L’étude réalisée par Claude Montmarquette et Nathalie Viennot-Briot, du CIRANO, relève que l’impact du conseil sur les actifs augmente avec le temps. En outre, les investisseurs qui obtiennent les services d’un conseiller sont plus confiants envers leur capacité à prendre une retraite confortable et effectuent des placements plus judicieux.
Cependant, les chercheurs notent que l’impact d’un conseiller sur la réduction des pertes lors de marchés baissiers et l’augmentation de la valeur du portefeuille lors de marchés haussiers est difficilement mesurable.
Le fait est que le conseil financier est constitué d’interrelations complexes. S’il est certain que la confiance des investisseurs augmente lorsqu’ils sollicitent l’aide de professionnels, on n’a toujours pas tranché la valeur réelle de ces conseils sur l’actif net des épargnants. On sait cependant que le fait d’avoir un conseiller conduit les investisseurs à démontrer une meilleure discipline.

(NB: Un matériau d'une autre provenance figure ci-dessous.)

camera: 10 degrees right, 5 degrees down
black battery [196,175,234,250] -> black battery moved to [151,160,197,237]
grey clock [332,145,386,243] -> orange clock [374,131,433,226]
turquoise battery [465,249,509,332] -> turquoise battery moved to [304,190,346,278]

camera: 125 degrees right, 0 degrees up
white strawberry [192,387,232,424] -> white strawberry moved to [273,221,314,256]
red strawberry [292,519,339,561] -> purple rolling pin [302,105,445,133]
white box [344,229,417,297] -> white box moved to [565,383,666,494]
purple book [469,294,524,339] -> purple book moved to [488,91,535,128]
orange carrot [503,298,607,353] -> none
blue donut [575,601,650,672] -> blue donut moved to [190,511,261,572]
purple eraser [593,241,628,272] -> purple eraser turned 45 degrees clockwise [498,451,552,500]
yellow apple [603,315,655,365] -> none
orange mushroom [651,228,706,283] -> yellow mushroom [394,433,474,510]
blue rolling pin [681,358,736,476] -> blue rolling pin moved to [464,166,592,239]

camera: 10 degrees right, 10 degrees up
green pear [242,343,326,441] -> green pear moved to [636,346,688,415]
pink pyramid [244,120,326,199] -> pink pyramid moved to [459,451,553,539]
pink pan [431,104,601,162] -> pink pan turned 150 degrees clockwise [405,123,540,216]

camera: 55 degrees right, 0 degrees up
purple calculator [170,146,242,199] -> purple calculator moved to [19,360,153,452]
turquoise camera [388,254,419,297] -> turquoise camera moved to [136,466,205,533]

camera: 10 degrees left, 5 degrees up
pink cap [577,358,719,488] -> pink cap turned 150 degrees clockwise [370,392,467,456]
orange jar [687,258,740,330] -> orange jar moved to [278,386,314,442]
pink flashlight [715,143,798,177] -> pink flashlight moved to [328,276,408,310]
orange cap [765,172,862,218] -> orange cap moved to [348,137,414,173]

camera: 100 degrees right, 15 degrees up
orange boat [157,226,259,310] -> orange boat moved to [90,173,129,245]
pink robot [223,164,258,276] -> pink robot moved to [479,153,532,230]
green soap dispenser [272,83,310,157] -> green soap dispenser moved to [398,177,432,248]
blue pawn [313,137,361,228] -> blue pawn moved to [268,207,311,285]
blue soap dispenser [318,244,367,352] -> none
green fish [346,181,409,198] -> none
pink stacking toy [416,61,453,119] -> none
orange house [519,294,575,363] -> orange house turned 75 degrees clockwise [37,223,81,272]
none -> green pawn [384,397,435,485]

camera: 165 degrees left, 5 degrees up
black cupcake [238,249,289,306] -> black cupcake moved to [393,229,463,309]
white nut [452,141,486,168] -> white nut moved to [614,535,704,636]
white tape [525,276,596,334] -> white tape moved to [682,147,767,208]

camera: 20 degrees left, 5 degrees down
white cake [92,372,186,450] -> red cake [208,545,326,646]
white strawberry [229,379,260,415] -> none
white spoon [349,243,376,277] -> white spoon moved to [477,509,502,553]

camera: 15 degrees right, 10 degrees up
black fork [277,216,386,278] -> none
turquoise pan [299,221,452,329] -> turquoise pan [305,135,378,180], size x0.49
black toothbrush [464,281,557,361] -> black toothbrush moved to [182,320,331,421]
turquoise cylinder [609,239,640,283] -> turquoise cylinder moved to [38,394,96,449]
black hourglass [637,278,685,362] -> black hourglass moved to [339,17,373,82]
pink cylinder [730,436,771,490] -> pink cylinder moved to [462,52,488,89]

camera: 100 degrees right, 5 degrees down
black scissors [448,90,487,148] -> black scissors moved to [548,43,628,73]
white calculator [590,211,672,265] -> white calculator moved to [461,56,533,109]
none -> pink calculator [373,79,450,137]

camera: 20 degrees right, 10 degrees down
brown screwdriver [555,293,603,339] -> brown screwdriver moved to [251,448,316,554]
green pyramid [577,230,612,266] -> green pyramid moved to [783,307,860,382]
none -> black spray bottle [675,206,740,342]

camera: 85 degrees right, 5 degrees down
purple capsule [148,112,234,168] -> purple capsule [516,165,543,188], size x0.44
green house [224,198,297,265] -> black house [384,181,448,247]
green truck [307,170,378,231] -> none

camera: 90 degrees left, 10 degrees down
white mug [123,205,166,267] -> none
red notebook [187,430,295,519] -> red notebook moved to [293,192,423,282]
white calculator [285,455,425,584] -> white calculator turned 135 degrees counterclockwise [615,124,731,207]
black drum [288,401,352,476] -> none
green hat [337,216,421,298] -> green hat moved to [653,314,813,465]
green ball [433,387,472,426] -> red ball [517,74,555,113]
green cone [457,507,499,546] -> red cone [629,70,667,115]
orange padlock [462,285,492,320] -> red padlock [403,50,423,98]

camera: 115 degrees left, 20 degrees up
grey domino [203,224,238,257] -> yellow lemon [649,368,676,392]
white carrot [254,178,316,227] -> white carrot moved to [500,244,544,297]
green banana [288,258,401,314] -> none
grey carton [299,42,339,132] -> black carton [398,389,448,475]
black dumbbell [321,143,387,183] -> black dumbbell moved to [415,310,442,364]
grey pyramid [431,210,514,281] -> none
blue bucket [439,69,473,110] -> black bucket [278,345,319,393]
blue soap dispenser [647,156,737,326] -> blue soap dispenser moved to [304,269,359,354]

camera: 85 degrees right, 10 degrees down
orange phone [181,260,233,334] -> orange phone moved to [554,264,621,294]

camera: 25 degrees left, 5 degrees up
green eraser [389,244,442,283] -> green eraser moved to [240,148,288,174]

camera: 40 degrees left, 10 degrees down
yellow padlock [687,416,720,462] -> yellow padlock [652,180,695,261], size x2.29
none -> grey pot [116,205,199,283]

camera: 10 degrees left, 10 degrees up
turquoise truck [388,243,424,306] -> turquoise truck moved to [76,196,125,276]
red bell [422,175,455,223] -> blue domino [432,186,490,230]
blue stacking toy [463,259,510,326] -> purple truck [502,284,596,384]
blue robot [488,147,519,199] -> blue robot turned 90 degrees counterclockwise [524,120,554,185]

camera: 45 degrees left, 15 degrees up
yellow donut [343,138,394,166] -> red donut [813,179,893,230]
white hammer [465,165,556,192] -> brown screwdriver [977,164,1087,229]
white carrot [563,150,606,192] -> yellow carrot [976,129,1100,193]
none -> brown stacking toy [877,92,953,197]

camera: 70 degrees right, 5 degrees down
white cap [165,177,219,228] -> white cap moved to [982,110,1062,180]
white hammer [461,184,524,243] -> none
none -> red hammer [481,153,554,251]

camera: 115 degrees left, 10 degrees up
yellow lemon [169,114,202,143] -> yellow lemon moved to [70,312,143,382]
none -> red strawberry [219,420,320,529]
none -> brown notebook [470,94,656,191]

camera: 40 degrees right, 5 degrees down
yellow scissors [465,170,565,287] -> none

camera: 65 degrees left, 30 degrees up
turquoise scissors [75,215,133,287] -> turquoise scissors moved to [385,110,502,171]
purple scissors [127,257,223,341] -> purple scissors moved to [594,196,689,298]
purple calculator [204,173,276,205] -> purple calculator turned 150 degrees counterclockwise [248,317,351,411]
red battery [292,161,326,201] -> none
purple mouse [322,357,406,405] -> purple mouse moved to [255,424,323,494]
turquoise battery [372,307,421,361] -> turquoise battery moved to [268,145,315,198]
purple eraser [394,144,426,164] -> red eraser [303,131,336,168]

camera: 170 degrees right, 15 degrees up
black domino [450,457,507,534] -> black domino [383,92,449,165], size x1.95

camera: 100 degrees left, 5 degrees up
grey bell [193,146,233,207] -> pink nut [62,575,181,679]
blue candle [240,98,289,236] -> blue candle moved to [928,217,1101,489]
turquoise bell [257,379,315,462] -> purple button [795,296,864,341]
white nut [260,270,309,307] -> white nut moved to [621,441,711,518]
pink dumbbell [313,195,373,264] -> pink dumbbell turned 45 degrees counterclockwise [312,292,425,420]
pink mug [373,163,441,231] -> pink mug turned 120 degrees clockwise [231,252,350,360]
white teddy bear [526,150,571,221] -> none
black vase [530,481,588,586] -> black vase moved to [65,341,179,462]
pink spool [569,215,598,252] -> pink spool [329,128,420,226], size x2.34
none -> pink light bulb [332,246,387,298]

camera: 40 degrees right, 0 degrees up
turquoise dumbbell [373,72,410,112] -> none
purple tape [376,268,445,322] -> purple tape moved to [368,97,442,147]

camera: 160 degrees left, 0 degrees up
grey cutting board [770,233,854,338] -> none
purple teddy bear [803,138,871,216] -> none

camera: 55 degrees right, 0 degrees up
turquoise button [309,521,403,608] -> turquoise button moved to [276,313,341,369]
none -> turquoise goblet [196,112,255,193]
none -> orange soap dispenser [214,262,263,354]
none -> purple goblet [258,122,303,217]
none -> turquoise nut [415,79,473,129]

A l’opposé, des études allemandes ont démontré que le conseil financier n’augmente pas les rendements des portefeuilles, et que les conseils reçus de conseillers bancaires avaient un impact négatif sur les rendements.
Le problème avec toutes ces études, commente Preet Banerjee dans le Globe and Mail, c’est que les clients qui rapportent peu—et qui ont moins d’actifs—sont rarement conservés comme clients des conseillers.
Dans une discussion qu’il dit avoir eu avec Claude Montmarquette, Preet Banerjee relate que les résultats de l’étude du CIRANO sont facilement réfutables. L’échantillon et la portée de l’étude rendent difficile une interprétation voulant que le conseil apporte de la valeur aux investissements des clients, dit Claude Montmarquette en substance.